I am trying to use TFF to implement federated learning. I have spun up 3 EC2 instances and set up the TFF in a conda environment. I am trying to figure out how to create a federated dataset with some CSV files and then start training over these EC2 instances by having one of them as the Central and the other 2 as the clients. In the TFF code i could see tff.CLIENTS has a URI attribute but not sure how to map it to the IP/Some-Endpoint for communicating between clients and Server.
I have searched for ways to do that in the using the current TFF functions provided but couldn't find any pointers on achieving this case. (As it is the placement literals tff.CLIENT and tff.SERVER are anyway not exposed via API currently and is planned for future releases)

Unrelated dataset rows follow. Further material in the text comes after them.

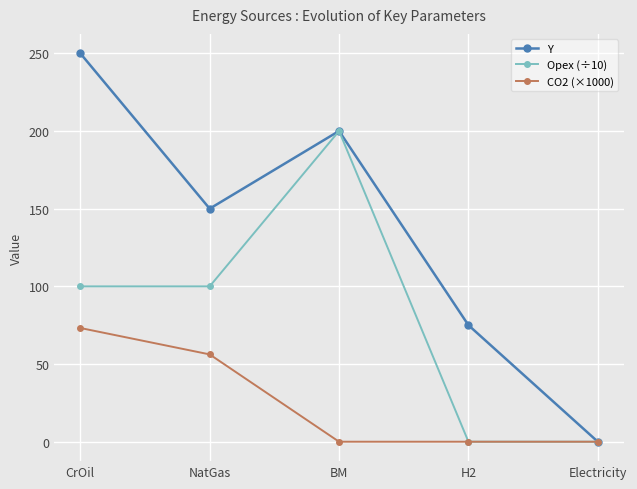

What is the spread (max minus min) of values at CrOil?

176.8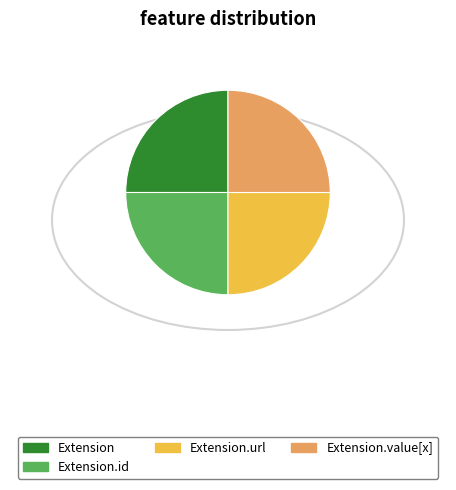

How many slices are in this pie chart?

4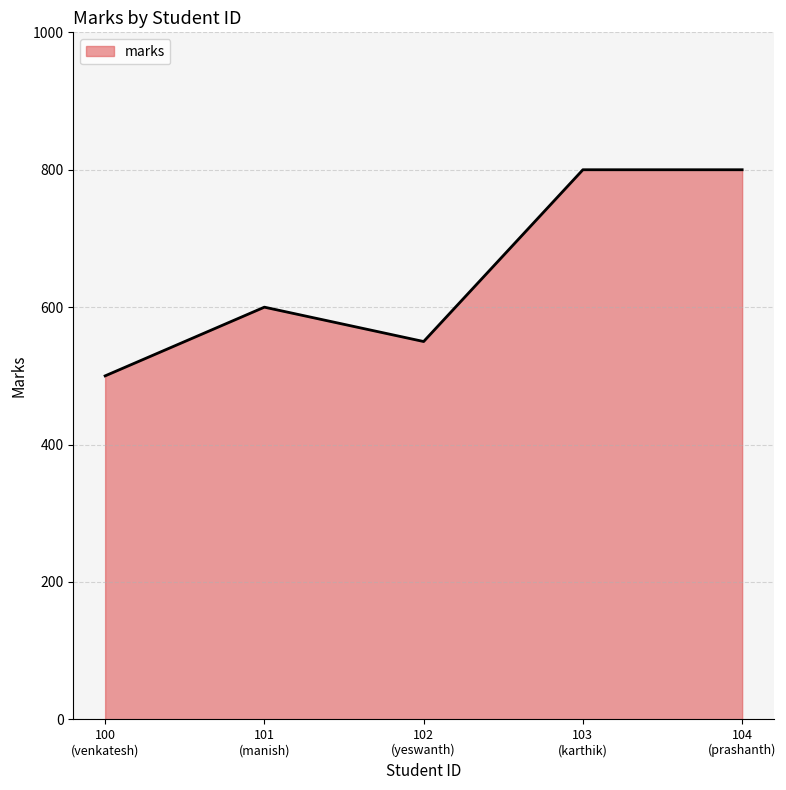

Does the chart have visible grid lines?

Yes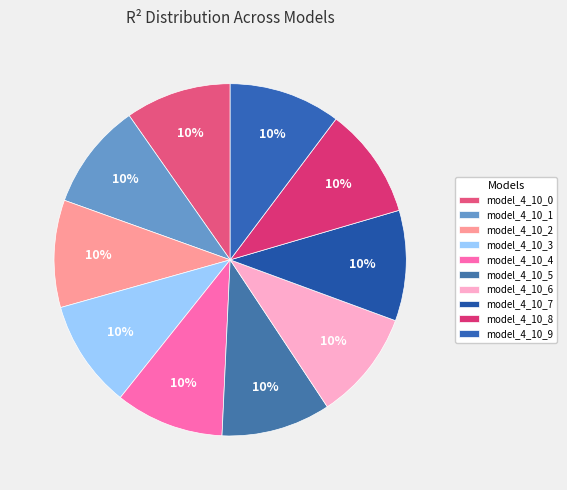

What portion of the pie excludes model_4_10_6?

89.9%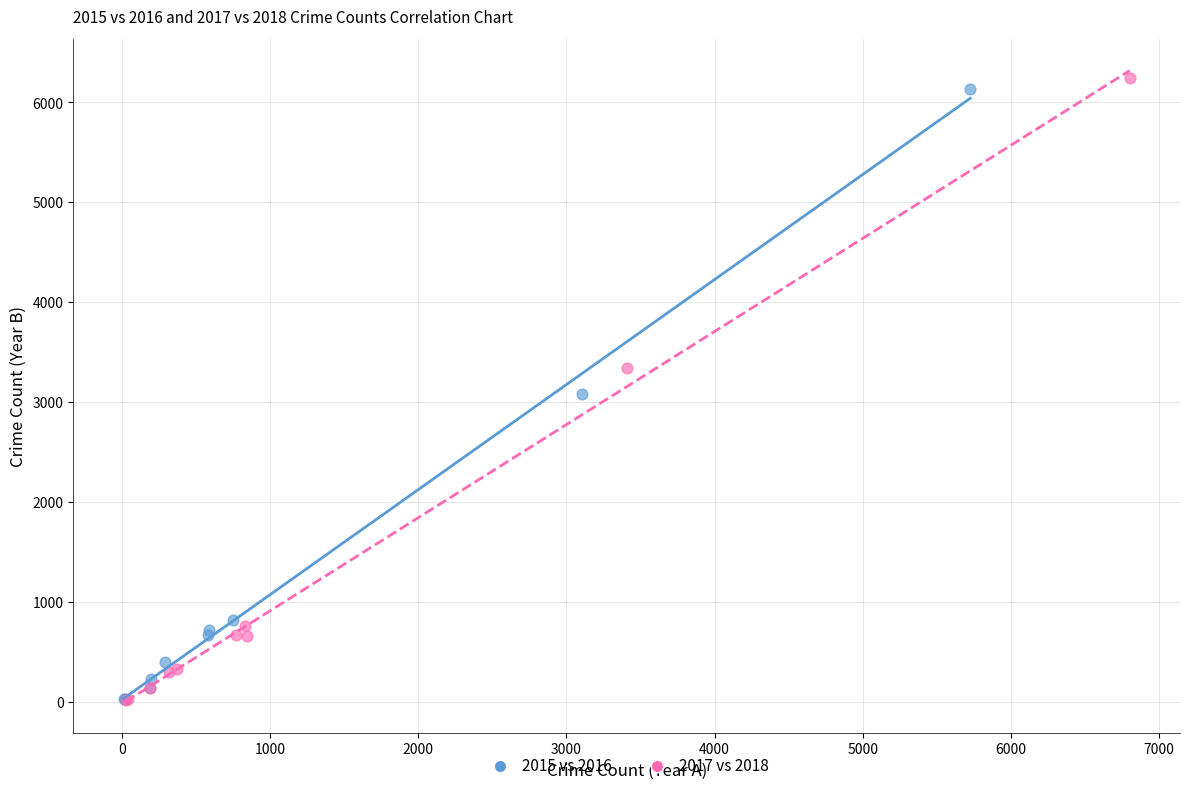

Which series reaches the maximum Y coordinate?

2017 vs 2018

Inside the tensorflow_federated\python\core\impl\placement_literals.py:
PlacementLiteral(object):
"""A representation of one of the globally recognized placement literals."""
def __init__(self, name, uri, default_all_equal, description):
self._name = name
self._uri = uri #URI for client/Server
self._description = description
self._default_all_equal = default_all_equal
NA
TFF currently only fully supports single-machine simulation. There is work being done to enable multi-machine simulation environments to enable faster simulation (though it will semantically be the same result), but it is on going.
I would recommended first starting with running TFF in single-machine simulation.